The essential skills highlighted on each firm's application pages can help you figure out where you'd fit in best.

  1. PwC – including leadership, technical talents, business acumen, global acumen, and relationships.
  2. Deloitte - A strong interest in business, a smart and inquisitive mind, exceptional interpersonal skills, and a desire to roll up your sleeves and get engaged are all required.
  3. EY - for excellence, teamwork, integrity, mutual respect, and energy.
  4. KPMG - A good understanding of business, a desire to learn more, and the capacity to come up with novel solutions to issues.
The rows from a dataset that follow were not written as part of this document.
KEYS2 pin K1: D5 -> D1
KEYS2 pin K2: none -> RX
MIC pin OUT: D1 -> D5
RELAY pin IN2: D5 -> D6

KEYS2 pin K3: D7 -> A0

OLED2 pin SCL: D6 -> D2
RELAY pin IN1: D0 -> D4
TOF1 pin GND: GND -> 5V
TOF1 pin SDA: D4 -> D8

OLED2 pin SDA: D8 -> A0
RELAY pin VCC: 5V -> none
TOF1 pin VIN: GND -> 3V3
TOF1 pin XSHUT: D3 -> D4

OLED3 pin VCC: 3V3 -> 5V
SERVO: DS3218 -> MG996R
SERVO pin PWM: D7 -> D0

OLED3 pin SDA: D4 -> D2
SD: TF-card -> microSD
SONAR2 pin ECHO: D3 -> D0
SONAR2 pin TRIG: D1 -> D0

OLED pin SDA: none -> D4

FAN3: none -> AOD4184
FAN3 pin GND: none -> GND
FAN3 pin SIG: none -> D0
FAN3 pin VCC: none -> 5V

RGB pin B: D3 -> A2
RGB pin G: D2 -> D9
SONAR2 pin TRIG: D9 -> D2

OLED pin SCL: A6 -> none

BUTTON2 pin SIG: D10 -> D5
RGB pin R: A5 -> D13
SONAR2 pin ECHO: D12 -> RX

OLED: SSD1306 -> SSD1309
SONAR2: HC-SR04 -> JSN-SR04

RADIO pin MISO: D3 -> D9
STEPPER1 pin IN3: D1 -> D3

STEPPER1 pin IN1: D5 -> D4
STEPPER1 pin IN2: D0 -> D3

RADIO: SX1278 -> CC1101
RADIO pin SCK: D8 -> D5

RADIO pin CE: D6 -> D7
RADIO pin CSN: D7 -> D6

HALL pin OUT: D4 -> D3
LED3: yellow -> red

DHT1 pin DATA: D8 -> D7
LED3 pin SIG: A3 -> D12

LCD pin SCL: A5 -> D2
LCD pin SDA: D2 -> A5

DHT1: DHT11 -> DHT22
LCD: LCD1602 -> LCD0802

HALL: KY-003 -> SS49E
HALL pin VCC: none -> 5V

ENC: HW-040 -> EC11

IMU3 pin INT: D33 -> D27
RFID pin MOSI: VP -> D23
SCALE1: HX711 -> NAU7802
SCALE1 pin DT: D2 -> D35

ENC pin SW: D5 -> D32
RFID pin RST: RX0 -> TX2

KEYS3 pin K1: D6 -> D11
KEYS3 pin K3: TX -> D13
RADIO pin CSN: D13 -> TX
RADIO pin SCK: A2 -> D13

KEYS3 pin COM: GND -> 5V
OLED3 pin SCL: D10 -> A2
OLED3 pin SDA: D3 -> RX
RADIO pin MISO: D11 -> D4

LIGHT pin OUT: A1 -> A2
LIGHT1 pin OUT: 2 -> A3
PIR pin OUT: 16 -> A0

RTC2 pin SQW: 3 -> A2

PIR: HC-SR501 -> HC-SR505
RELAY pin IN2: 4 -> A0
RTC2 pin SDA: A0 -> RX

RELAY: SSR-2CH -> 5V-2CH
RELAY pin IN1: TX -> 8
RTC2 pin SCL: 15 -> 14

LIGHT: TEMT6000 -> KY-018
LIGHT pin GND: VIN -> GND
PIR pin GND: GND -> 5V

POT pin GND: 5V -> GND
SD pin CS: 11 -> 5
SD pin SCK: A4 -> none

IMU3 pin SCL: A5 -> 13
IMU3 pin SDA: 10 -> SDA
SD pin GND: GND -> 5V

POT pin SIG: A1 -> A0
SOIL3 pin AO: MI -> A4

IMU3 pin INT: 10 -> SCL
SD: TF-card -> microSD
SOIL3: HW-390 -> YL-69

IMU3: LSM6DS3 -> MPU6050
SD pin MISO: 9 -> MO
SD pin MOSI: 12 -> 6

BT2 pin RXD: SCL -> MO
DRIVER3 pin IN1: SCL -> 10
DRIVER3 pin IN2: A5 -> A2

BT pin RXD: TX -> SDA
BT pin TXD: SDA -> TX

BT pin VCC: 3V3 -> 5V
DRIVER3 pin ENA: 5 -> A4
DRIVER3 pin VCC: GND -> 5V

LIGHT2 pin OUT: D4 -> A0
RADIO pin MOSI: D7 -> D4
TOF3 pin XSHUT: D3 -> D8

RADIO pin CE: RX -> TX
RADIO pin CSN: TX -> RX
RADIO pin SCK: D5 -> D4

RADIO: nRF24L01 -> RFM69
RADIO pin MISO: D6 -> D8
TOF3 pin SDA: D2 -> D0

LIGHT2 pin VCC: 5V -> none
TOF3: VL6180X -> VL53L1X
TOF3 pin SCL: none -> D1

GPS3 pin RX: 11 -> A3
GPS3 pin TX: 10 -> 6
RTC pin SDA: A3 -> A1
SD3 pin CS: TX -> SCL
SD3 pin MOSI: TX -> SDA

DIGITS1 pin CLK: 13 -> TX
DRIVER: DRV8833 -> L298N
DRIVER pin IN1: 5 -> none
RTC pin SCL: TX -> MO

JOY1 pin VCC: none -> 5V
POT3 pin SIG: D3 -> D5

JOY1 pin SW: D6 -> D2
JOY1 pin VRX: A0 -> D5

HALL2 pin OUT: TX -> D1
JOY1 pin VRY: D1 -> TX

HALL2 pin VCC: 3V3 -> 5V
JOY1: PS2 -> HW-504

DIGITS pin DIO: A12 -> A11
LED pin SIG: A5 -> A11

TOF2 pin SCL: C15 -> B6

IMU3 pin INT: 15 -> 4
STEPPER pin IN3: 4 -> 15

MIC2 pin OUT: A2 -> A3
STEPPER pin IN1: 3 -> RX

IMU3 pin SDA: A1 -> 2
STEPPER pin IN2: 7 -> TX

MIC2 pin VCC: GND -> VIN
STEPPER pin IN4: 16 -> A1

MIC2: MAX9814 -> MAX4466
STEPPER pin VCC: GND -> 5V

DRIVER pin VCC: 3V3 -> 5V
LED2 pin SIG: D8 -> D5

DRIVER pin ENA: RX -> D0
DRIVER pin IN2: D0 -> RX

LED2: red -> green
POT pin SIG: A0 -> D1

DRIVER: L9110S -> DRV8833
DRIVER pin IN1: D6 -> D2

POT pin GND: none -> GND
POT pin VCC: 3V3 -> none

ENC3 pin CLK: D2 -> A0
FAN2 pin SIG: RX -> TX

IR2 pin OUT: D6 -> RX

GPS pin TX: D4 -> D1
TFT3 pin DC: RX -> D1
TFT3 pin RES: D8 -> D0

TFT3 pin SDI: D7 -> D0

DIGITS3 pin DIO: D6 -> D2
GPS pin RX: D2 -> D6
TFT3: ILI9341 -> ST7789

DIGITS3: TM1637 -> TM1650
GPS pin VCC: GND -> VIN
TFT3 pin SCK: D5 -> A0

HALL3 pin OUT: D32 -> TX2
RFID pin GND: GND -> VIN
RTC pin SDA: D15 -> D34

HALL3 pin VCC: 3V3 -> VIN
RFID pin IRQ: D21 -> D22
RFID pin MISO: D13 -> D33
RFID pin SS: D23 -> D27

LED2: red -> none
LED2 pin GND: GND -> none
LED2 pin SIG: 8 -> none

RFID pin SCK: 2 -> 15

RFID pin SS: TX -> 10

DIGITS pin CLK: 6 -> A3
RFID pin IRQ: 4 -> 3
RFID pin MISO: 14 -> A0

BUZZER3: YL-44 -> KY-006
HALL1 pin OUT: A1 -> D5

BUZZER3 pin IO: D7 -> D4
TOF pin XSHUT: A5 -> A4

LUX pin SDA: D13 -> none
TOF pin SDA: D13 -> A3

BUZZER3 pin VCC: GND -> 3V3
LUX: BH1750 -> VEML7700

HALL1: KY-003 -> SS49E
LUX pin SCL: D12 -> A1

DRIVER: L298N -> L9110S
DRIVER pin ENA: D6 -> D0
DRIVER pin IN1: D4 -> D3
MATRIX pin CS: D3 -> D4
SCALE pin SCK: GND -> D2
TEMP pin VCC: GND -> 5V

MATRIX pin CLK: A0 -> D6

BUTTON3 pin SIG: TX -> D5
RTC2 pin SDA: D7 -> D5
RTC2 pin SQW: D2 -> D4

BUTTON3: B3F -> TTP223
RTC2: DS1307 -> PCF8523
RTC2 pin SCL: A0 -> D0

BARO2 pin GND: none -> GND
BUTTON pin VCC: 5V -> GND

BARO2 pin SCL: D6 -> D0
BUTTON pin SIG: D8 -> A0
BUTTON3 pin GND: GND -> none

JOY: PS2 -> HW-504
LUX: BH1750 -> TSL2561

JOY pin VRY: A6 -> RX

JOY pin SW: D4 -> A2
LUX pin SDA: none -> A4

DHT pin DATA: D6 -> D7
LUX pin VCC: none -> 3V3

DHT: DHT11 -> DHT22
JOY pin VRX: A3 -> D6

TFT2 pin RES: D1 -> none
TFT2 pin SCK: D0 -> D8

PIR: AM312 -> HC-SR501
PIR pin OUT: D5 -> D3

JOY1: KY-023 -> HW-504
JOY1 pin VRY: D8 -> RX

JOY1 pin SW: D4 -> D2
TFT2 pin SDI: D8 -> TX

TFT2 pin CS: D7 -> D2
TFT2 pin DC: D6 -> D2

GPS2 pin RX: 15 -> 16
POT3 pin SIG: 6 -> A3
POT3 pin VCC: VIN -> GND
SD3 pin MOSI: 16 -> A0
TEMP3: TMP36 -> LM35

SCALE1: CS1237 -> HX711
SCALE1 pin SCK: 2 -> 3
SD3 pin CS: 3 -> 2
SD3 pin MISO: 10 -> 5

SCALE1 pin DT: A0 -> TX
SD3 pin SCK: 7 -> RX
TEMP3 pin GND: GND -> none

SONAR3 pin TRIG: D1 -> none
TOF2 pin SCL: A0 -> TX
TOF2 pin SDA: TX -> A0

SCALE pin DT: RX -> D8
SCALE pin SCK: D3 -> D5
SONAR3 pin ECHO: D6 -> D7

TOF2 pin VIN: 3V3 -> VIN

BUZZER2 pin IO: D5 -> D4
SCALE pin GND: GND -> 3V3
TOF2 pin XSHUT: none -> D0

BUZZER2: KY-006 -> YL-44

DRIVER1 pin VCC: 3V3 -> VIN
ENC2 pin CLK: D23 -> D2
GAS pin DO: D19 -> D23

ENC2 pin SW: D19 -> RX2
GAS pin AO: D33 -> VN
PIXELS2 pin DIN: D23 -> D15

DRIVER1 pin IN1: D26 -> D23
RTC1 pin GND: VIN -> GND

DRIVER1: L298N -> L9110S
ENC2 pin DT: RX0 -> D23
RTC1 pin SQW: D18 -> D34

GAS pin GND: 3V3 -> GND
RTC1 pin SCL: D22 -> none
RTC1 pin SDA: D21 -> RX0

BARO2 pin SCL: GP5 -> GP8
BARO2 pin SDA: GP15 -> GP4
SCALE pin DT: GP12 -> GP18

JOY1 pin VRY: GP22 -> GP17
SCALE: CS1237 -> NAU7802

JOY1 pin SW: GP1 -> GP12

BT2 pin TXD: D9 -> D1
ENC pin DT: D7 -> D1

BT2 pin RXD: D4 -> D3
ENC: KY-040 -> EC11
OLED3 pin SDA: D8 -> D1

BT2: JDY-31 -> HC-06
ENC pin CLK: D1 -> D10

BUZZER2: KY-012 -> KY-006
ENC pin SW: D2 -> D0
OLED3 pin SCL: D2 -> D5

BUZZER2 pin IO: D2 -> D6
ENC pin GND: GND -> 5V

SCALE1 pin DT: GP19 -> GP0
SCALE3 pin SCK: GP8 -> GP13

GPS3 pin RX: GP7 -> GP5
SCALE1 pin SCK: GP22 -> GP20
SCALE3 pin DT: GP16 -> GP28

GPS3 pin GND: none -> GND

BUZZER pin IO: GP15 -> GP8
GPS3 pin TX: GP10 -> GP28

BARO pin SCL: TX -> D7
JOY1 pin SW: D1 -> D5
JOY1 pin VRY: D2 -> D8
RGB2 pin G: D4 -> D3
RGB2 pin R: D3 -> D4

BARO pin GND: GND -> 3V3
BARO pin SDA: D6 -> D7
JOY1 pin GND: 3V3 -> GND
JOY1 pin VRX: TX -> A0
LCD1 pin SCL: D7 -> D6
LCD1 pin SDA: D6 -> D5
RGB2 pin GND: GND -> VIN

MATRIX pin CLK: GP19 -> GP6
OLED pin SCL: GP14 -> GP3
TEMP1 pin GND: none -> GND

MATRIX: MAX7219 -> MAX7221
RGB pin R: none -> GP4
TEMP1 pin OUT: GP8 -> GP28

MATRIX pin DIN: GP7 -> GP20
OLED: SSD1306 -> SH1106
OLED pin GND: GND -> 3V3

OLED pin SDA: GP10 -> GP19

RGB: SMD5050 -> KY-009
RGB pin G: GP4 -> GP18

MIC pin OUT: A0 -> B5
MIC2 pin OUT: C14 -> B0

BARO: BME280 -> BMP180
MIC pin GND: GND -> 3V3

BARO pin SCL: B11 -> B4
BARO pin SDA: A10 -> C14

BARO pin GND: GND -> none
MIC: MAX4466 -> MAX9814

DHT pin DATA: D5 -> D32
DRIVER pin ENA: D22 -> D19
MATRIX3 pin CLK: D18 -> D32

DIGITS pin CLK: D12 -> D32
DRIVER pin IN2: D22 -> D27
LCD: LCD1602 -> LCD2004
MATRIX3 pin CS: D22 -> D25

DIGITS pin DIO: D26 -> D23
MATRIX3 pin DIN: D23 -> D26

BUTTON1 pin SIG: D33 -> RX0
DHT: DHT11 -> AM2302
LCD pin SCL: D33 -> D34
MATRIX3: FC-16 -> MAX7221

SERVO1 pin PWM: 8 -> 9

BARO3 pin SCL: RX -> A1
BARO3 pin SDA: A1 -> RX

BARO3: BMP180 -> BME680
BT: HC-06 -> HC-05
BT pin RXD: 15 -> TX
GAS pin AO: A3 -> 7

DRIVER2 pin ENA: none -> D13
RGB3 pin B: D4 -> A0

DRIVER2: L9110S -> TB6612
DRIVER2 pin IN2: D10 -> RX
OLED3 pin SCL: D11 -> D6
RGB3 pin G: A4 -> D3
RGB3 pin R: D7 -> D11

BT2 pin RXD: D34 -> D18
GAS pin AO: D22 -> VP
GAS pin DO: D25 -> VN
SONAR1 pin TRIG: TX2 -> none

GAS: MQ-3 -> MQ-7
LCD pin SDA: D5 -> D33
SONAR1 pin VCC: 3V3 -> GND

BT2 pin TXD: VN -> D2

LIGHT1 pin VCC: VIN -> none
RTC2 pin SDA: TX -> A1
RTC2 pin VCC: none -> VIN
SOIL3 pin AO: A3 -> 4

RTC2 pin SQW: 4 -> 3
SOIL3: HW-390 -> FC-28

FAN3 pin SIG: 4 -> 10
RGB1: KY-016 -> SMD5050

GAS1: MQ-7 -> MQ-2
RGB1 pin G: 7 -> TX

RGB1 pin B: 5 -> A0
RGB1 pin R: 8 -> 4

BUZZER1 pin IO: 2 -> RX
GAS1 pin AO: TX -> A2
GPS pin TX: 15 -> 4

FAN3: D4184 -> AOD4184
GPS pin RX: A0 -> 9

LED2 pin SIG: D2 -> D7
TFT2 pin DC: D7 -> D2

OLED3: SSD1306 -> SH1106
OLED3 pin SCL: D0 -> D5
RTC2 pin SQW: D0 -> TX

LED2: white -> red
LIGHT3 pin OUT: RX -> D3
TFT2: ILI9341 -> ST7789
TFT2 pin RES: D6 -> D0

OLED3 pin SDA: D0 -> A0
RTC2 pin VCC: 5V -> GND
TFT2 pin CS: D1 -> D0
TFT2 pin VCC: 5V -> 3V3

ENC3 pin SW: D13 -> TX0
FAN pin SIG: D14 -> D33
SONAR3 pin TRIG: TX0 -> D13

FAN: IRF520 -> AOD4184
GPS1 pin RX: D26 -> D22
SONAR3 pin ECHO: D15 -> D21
There isn't much difference between these four companies because they all provide benefit packages. The standard 25-day vacation is available, with the opportunity to purchase additional days or cash them in for extra income. You can choose from different options, including private healthcare, life insurance, daycare vouchers, gym membership, and so on. Importantly, each provides a graduation loan to assist you in getting started.


The Big Four do not list a graduate starting salary on their websites, instead stating that it will be "generous." They'll likely all be similar. Accountant wages in London start at roughly £26,000 to £28,000 per year, rising to £30,000 or more by the end of your training contract.

Salary ranges for summer internships are said to be variable. PwC and EY are the most generous, offering £2,000 to £2,500 per month, while Deloitte and KPMG are the least generous, offering £1,650 to £1,850 per month.

In all the big 4 accounting firms, qualified accountants earn different salary range. PwC pays the most, ranging from £40,000 to £55,000 if you continue after your exams, but there's a lot of overlap. You may be offered £45,000 at any of the four firms.


Your first few years working in any big four will focus on obtaining a professional qualification. You can become a chartered accountant, a Chartered Tax Advisor, or a trained Actuary, depending on your interest. You may not require a professional qualification to work in consulting, but you will still need extensive training.

Although all four companies believe in flexible development and recognize that everyone learns differently, they have significantly varied interpretations of what this entails.

PwC employs a buddy system, with a little more senior colleague guiding you through the process. You'll have a partner or director mentor to guide you as you grow.

Deloitte emphasizes mentorship and flexible development programs, along with your professional qualifications. 

EY emphasizes teaching through experiences and coaching, in addition to using e-learning. It's the only company whose training sites mention giving back to the community.

KPMG is one of the finest at guiding you through your professional certifications, and it offers a trainee network called the Academy that helps to make training more social.